MGP is a Python-based open protocol that standardizes governed memory for AI systems, letting agent runtimes write, search, update, expire, and audit persistent memories across backends like Postgres, LanceDB, or in-memory stores. It solves the chaos of heterogeneous memory managers by providing a single API layer—your agent issues one request, and any compliant backend handles it with built-in policy context and audit trails. Users get a reference FastAPI gateway, Python SDK, and quick-start Docker setup to spin up a memory service in minutes.
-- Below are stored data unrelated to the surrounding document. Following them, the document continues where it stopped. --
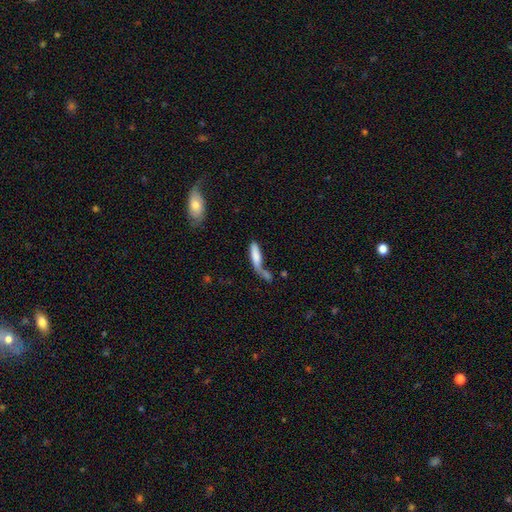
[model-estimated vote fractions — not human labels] A smooth galaxy with no disk features (76%) that is cigar-shaped (59%). Merging: merger (50%).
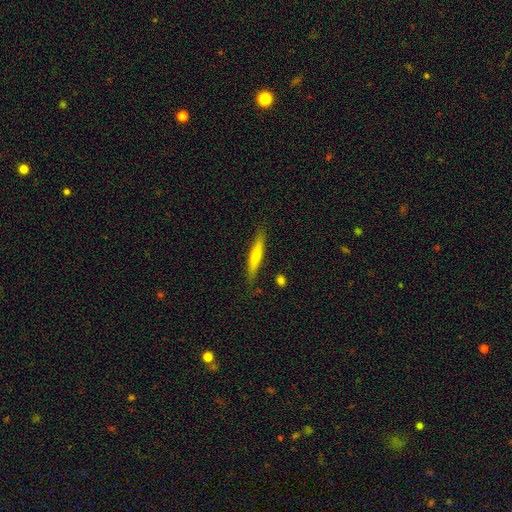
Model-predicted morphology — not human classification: Overall: smooth (52%; featured or disk 42%). How rounded: cigar-shaped (91%). Merging: none (85%).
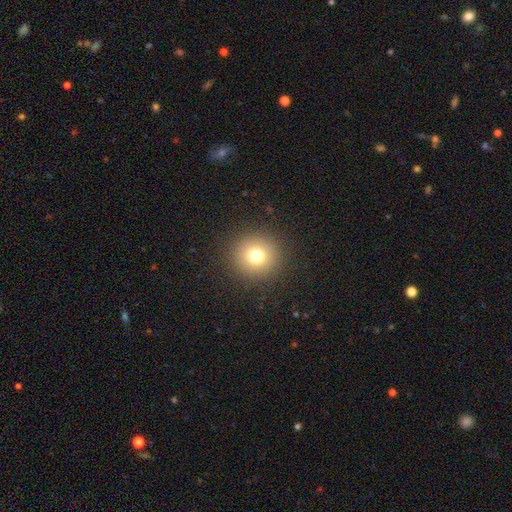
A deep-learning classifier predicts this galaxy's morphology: Smooth or featured?
  - smooth: 76% *
  - star or artifact: 14%
  - featured or disk: 11%
How rounded?
  - round: 94% *
  - in between: 5%
  - cigar-shaped: 1%
Merging?
  - none: 91% *
  - minor disturbance: 6%
  - major disturbance: 3%
  - merger: 1%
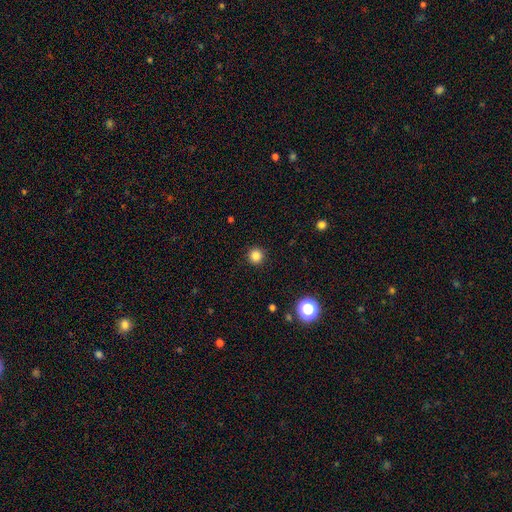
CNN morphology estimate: The model was most divided on "smooth or featured": smooth: 84%, star or artifact: 12%, featured or disk: 3%. More confident: how rounded — round (95%); merging — none (92%).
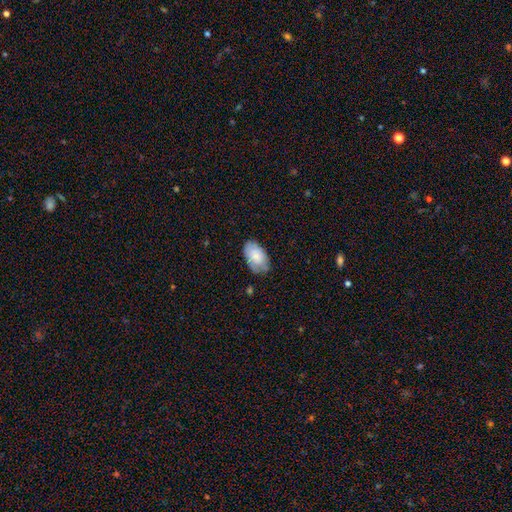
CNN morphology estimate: Overall: smooth (77%). How rounded: in between (94%). Merging: none (68%).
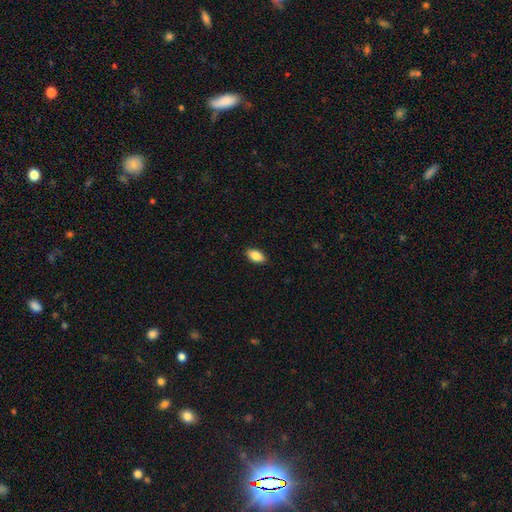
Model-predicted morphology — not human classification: Smooth or featured: smooth — 87% (star or artifact — 7%)
How rounded: in between — 92% (cigar-shaped — 4%)
Merging: none — 89% (minor disturbance — 8%)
Why is it gaining traction?

It stands out with pluggable adapters for seven backends out of the box, full lifecycle ops like revoke and purge, and machine-verifiable compliance tests that prove interoperability. Developers hook into it fast via curl or SDK for write/search flows, plus it's a peer to MCP for tools—use MGP for memory governance without rewriting agent logic. The schema-driven OpenAPI spec and audit query endpoint make it dead simple to integrate governed recall into production AI pipelines.

Who should use this?

AI runtime builders adding persistent memory to agents, like those extending LangGraph or custom LLM chains needing user prefs or facts stored securely. Platform engineers deploying multi-tenant memory backends who want governance without vendor lock-in. Teams evaluating memory github copilot alternatives or github memory manager solutions for scalable, auditable AI state.

Verdict

Grab it for early prototypes or MCP-paired stacks—solid docs, Makefile-driven tests, and v0.1.0 protocol make it playable now, despite 19 stars and 1.0% credibility score signaling pre-mainstream maturity. Skip for battle-tested prod unless you're adapter-hacking.

(198 words)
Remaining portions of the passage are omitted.